Voor de beoordeling van de klacht gaat de voorzitter, gelet op het klachtdossier, uit van de volgende feiten.

1.1 Klaagster is de tante van verweerder. Klaagster heeft twee zussen, onder wie de moeder van verweerder.

1.2 De moeder van klaagster, en de oma van verweerder (hierna ook: de oma), is in 2018 verhuisd naar een verpleegtehuis. De oma van verweerder heeft haar kleinzoon, een broer van verweerder, gevraagd haar bewindvoerder te worden.

1.3 Verweerder heeft een verklaring voor zijn oma opgesteld en die heeft de oma bij het verzoek om onderbewindstelling overgelegd. Het verzoek is door de kantonrechter op zitting behandeld. Klaagster is opgeroepen voor de zitting en heeft deze bijgewoond.

1.4 Op 4 oktober 2018 heeft de kantonrechter het verzoek om onderbewindstelling van de oma toegewezen. De kantonrechter is in de beschikking voorbijgegaan aan de bezwaren van klaagster en heeft daarbij overwogen ‘Om die reden heeft [de broer van verweerder] in samenspraak met zijn broers, zich opgeworpen om de financiële belangen van zijn oma te behartigen.’

1.5 Op 15 mei 2020 is de oma overleden.

1.6 De broer van verweerder heeft rekening en verantwoording afgelegd over het door hem gevoerde financiële beheer.
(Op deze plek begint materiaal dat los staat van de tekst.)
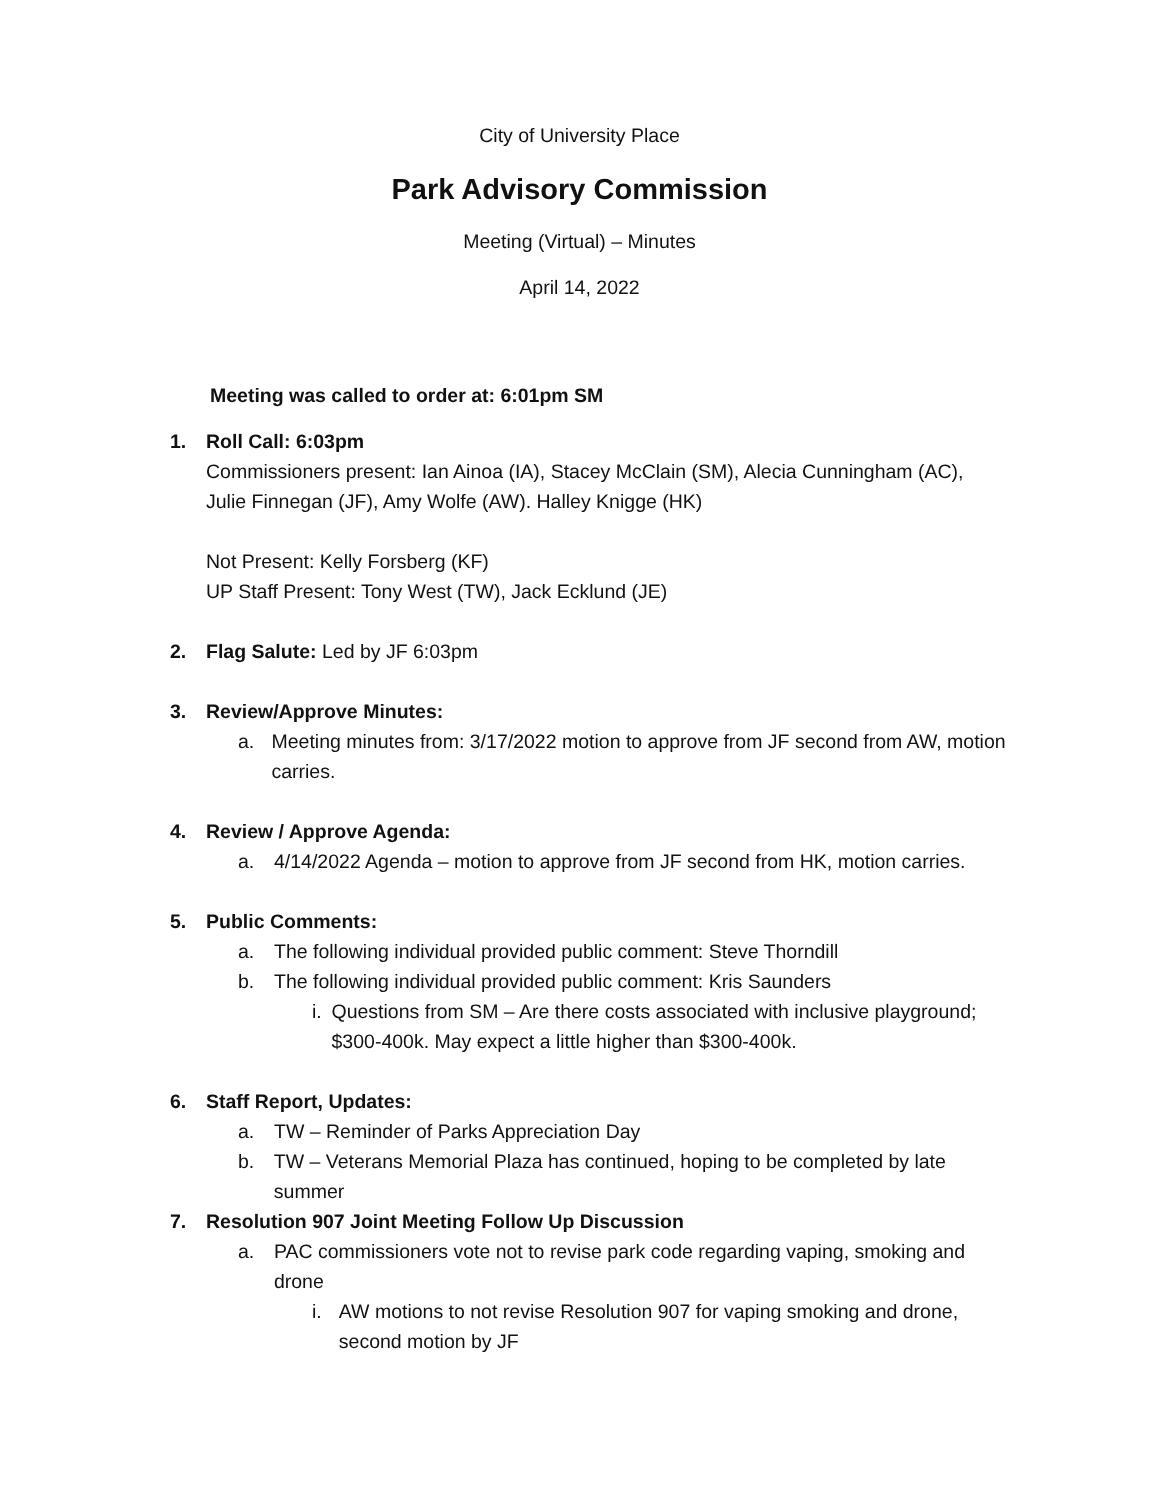City of University Place
Park Advisory Commission
Meeting (Virtual) – Minutes
April 14, 2022
Meeting was called to order at: 6:01pm SM
1. Roll Call: 6:03pm
Commissioners present: Ian Ainoa (IA), Stacey McClain (SM), Alecia Cunningham (AC), Julie Finnegan (JF), Amy Wolfe (AW). Halley Knigge (HK)
Not Present: Kelly Forsberg (KF)
UP Staff Present: Tony West (TW), Jack Ecklund (JE)
2. Flag Salute: Led by JF 6:03pm
3. Review/Approve Minutes:
a. Meeting minutes from: 3/17/2022 motion to approve from JF second from AW, motion carries.
4. Review / Approve Agenda:
a. 4/14/2022 Agenda – motion to approve from JF second from HK, motion carries.
5. Public Comments:
a. The following individual provided public comment: Steve Thorndill
b. The following individual provided public comment: Kris Saunders
i. Questions from SM – Are there costs associated with inclusive playground; $300-400k. May expect a little higher than $300-400k.
6. Staff Report, Updates:
a. TW – Reminder of Parks Appreciation Day
b. TW – Veterans Memorial Plaza has continued, hoping to be completed by late summer
7. Resolution 907 Joint Meeting Follow Up Discussion
a. PAC commissioners vote not to revise park code regarding vaping, smoking and drone
i. AW motions to not revise Resolution 907 for vaping smoking and drone, second motion by JF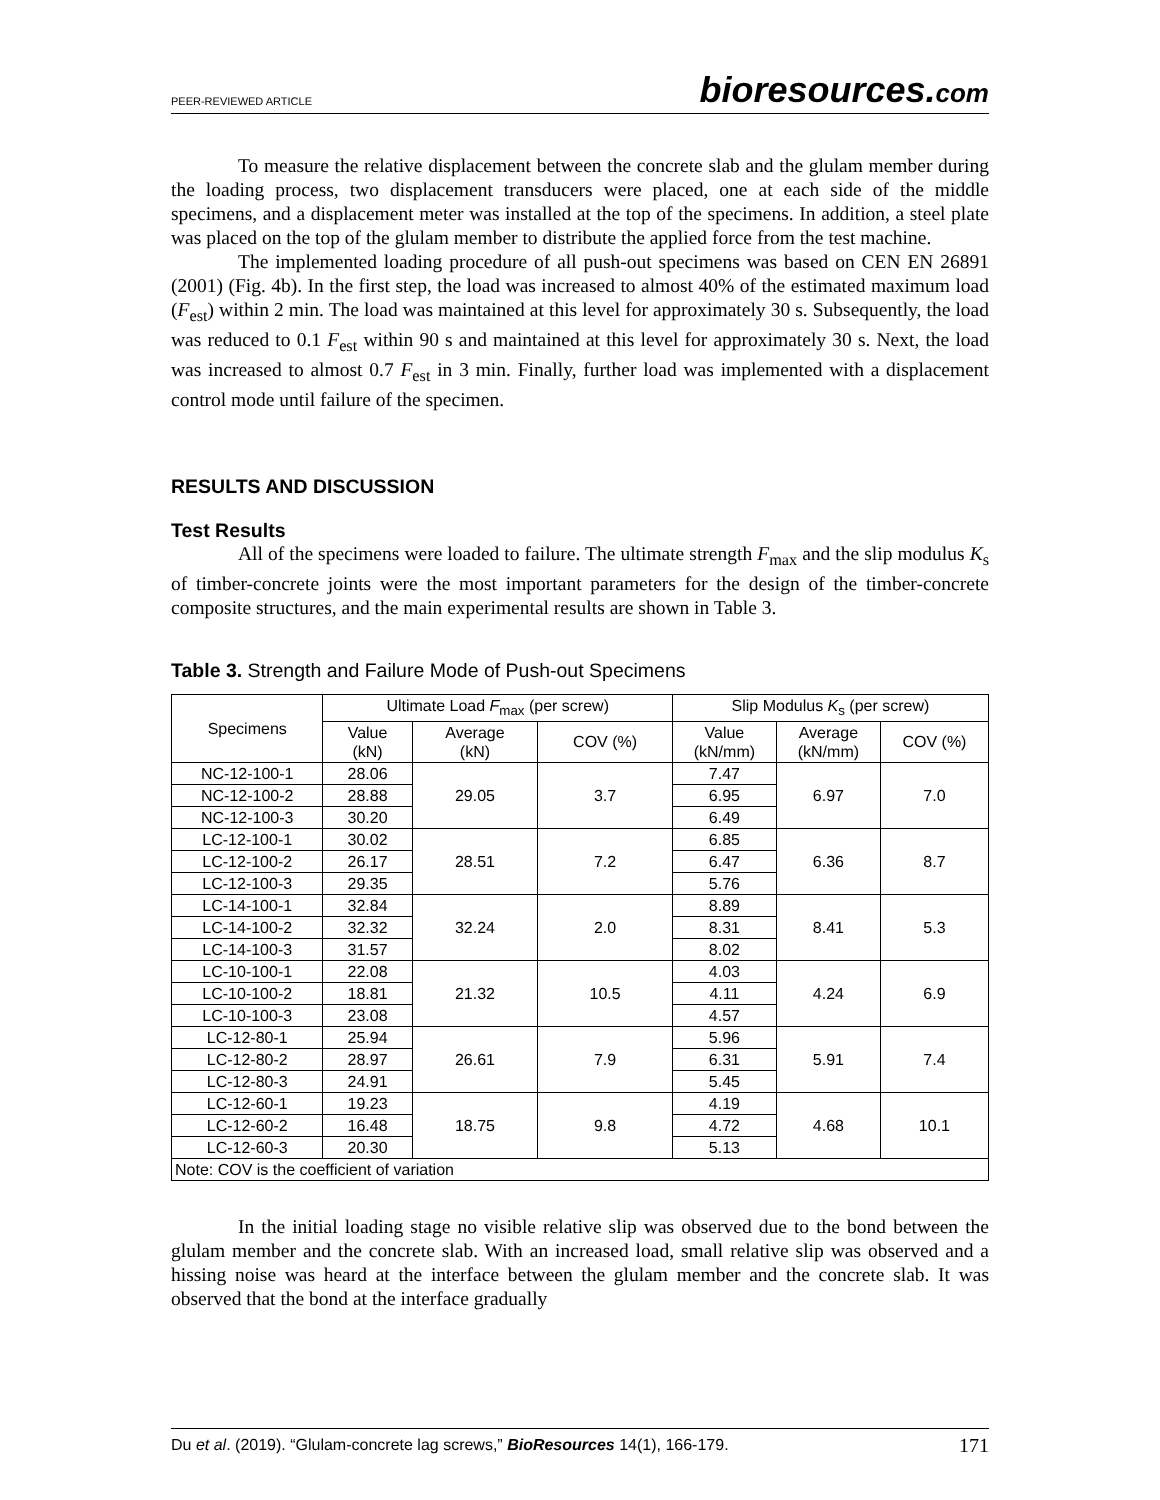PEER-REVIEWED ARTICLE
bioresources.com
To measure the relative displacement between the concrete slab and the glulam member during the loading process, two displacement transducers were placed, one at each side of the middle specimens, and a displacement meter was installed at the top of the specimens. In addition, a steel plate was placed on the top of the glulam member to distribute the applied force from the test machine.
The implemented loading procedure of all push-out specimens was based on CEN EN 26891 (2001) (Fig. 4b). In the first step, the load was increased to almost 40% of the estimated maximum load (F<sub>est</sub>) within 2 min. The load was maintained at this level for approximately 30 s. Subsequently, the load was reduced to 0.1 F<sub>est</sub> within 90 s and maintained at this level for approximately 30 s. Next, the load was increased to almost 0.7 F<sub>est</sub> in 3 min. Finally, further load was implemented with a displacement control mode until failure of the specimen.
RESULTS AND DISCUSSION
Test Results
All of the specimens were loaded to failure. The ultimate strength F<sub>max</sub> and the slip modulus K<sub>s</sub> of timber-concrete joints were the most important parameters for the design of the timber-concrete composite structures, and the main experimental results are shown in Table 3.
Table 3. Strength and Failure Mode of Push-out Specimens
| Specimens | Ultimate Load F<sub>max</sub> (per screw) | | | Slip Modulus K<sub>s</sub> (per screw) | | |
| --- | --- | --- | --- | --- | --- | --- |
| | Value (kN) | Average (kN) | COV (%) | Value (kN/mm) | Average (kN/mm) | COV (%) |
| NC-12-100-1 | 28.06 | 29.05 | 3.7 | 7.47 | 6.97 | 7.0 |
| NC-12-100-2 | 28.88 | | | 6.95 | | |
| NC-12-100-3 | 30.20 | | | 6.49 | | |
| LC-12-100-1 | 30.02 | 28.51 | 7.2 | 6.85 | 6.36 | 8.7 |
| LC-12-100-2 | 26.17 | | | 6.47 | | |
| LC-12-100-3 | 29.35 | | | 5.76 | | |
| LC-14-100-1 | 32.84 | 32.24 | 2.0 | 8.89 | 8.41 | 5.3 |
| LC-14-100-2 | 32.32 | | | 8.31 | | |
| LC-14-100-3 | 31.57 | | | 8.02 | | |
| LC-10-100-1 | 22.08 | 21.32 | 10.5 | 4.03 | 4.24 | 6.9 |
| LC-10-100-2 | 18.81 | | | 4.11 | | |
| LC-10-100-3 | 23.08 | | | 4.57 | | |
| LC-12-80-1 | 25.94 | 26.61 | 7.9 | 5.96 | 5.91 | 7.4 |
| LC-12-80-2 | 28.97 | | | 6.31 | | |
| LC-12-80-3 | 24.91 | | | 5.45 | | |
| LC-12-60-1 | 19.23 | 18.75 | 9.8 | 4.19 | 4.68 | 10.1 |
| LC-12-60-2 | 16.48 | | | 4.72 | | |
| LC-12-60-3 | 20.30 | | | 5.13 | | |
| Note: COV is the coefficient of variation | | | | | | |
In the initial loading stage no visible relative slip was observed due to the bond between the glulam member and the concrete slab. With an increased load, small relative slip was observed and a hissing noise was heard at the interface between the glulam member and the concrete slab. It was observed that the bond at the interface gradually
Du et al. (2019). “Glulam-concrete lag screws,” BioResources 14(1), 166-179.
171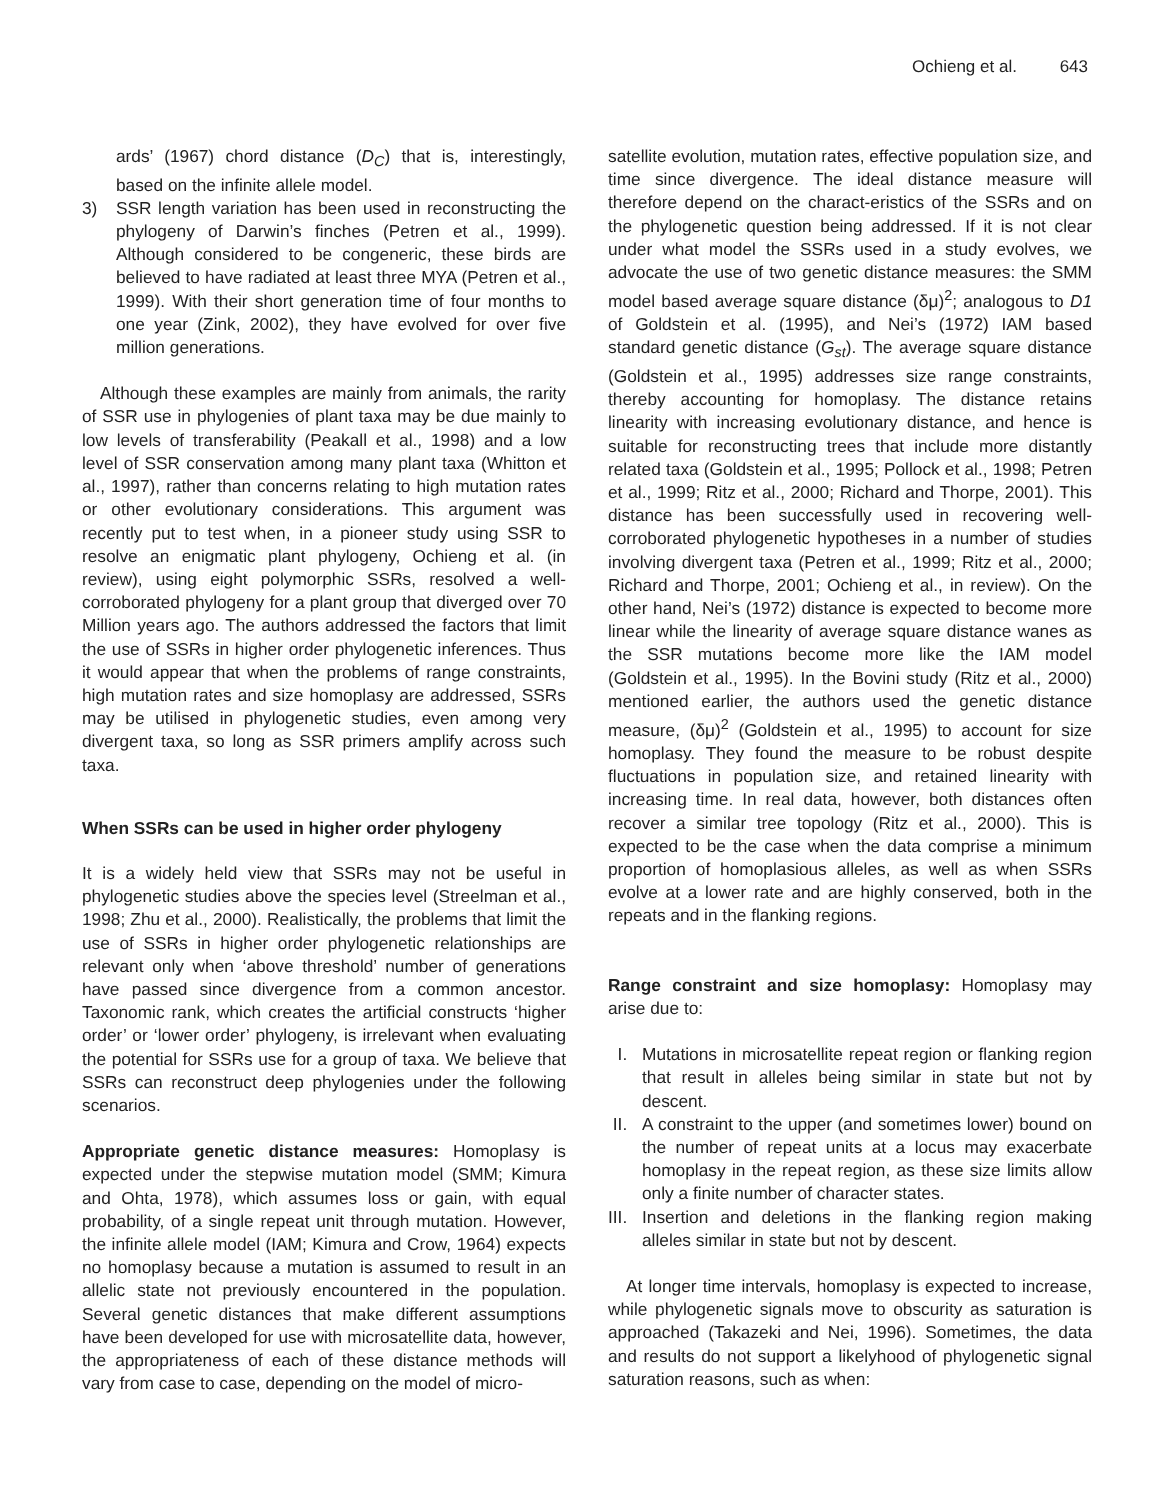Ochieng et al. 643
ards’ (1967) chord distance (D<sub>C</sub>) that is, interestingly, based on the infinite allele model.
3) SSR length variation has been used in reconstructing the phylogeny of Darwin’s finches (Petren et al., 1999). Although considered to be congeneric, these birds are believed to have radiated at least three MYA (Petren et al., 1999). With their short generation time of four months to one year (Zink, 2002), they have evolved for over five million generations.
Although these examples are mainly from animals, the rarity of SSR use in phylogenies of plant taxa may be due mainly to low levels of transferability (Peakall et al., 1998) and a low level of SSR conservation among many plant taxa (Whitton et al., 1997), rather than concerns relating to high mutation rates or other evolutionary considerations. This argument was recently put to test when, in a pioneer study using SSR to resolve an enigmatic plant phylogeny, Ochieng et al. (in review), using eight polymorphic SSRs, resolved a well-corroborated phylogeny for a plant group that diverged over 70 Million years ago. The authors addressed the factors that limit the use of SSRs in higher order phylogenetic inferences. Thus it would appear that when the problems of range constraints, high mutation rates and size homoplasy are addressed, SSRs may be utilised in phylogenetic studies, even among very divergent taxa, so long as SSR primers amplify across such taxa.
When SSRs can be used in higher order phylogeny
It is a widely held view that SSRs may not be useful in phylogenetic studies above the species level (Streelman et al., 1998; Zhu et al., 2000). Realistically, the problems that limit the use of SSRs in higher order phylogenetic relationships are relevant only when ‘above threshold’ number of generations have passed since divergence from a common ancestor. Taxonomic rank, which creates the artificial constructs ‘higher order’ or ‘lower order’ phylogeny, is irrelevant when evaluating the potential for SSRs use for a group of taxa. We believe that SSRs can reconstruct deep phylogenies under the following scenarios.
Appropriate genetic distance measures: Homoplasy is expected under the stepwise mutation model (SMM; Kimura and Ohta, 1978), which assumes loss or gain, with equal probability, of a single repeat unit through mutation. However, the infinite allele model (IAM; Kimura and Crow, 1964) expects no homoplasy because a mutation is assumed to result in an allelic state not previously encountered in the population. Several genetic distances that make different assumptions have been developed for use with microsatellite data, however, the appropriateness of each of these distance methods will vary from case to case, depending on the model of micro-
satellite evolution, mutation rates, effective population size, and time since divergence. The ideal distance measure will therefore depend on the charact-eristics of the SSRs and on the phylogenetic question being addressed. If it is not clear under what model the SSRs used in a study evolves, we advocate the use of two genetic distance measures: the SMM model based average square distance (δμ)<sup>2</sup>; analogous to D1 of Goldstein et al. (1995), and Nei’s (1972) IAM based standard genetic distance (G<sub>st</sub>). The average square distance (Goldstein et al., 1995) addresses size range constraints, thereby accounting for homoplasy. The distance retains linearity with increasing evolutionary distance, and hence is suitable for reconstructing trees that include more distantly related taxa (Goldstein et al., 1995; Pollock et al., 1998; Petren et al., 1999; Ritz et al., 2000; Richard and Thorpe, 2001). This distance has been successfully used in recovering well-corroborated phylogenetic hypotheses in a number of studies involving divergent taxa (Petren et al., 1999; Ritz et al., 2000; Richard and Thorpe, 2001; Ochieng et al., in review). On the other hand, Nei’s (1972) distance is expected to become more linear while the linearity of average square distance wanes as the SSR mutations become more like the IAM model (Goldstein et al., 1995). In the Bovini study (Ritz et al., 2000) mentioned earlier, the authors used the genetic distance measure, (δμ)<sup>2</sup> (Goldstein et al., 1995) to account for size homoplasy. They found the measure to be robust despite fluctuations in population size, and retained linearity with increasing time. In real data, however, both distances often recover a similar tree topology (Ritz et al., 2000). This is expected to be the case when the data comprise a minimum proportion of homoplasious alleles, as well as when SSRs evolve at a lower rate and are highly conserved, both in the repeats and in the flanking regions.
Range constraint and size homoplasy: Homoplasy may arise due to:
I. Mutations in microsatellite repeat region or flanking region that result in alleles being similar in state but not by descent.
II. A constraint to the upper (and sometimes lower) bound on the number of repeat units at a locus may exacerbate homoplasy in the repeat region, as these size limits allow only a finite number of character states.
III. Insertion and deletions in the flanking region making alleles similar in state but not by descent.
At longer time intervals, homoplasy is expected to increase, while phylogenetic signals move to obscurity as saturation is approached (Takazeki and Nei, 1996). Sometimes, the data and results do not support a likelyhood of phylogenetic signal saturation reasons, such as when:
De kantonrechter heeft deze verantwoording goedgekeurd.

1.7 In december 2023 en januari 2024 heeft klaagster diverse WhatsAppberichten aan verweerder gestuurd waarin zij vraagt waarom de oma onder bewind moest worden gesteld, waarom zij niet aanwezig mocht zijn bij een etentje ter ere van de oma en waarom verweerder heeft meegewerkt aan de bewindvoering. Verweerder heeft daarop herhaaldelijk geantwoord dat hij de vragen van klaagster niet kan beantwoorden en dat hij, anders dan het opstellen van de conceptverklaring voor de oma, niet heeft meegewerkt aan de bewindvoering.

1.8 Op 27 december 2023 heeft klaagster zich onuitgenodigd gemeld bij het huis van de moeder van verweerder, haar zus, waarbij klaagster dezelfde vragen heeft gesteld als die zij aan verweerder had geappt.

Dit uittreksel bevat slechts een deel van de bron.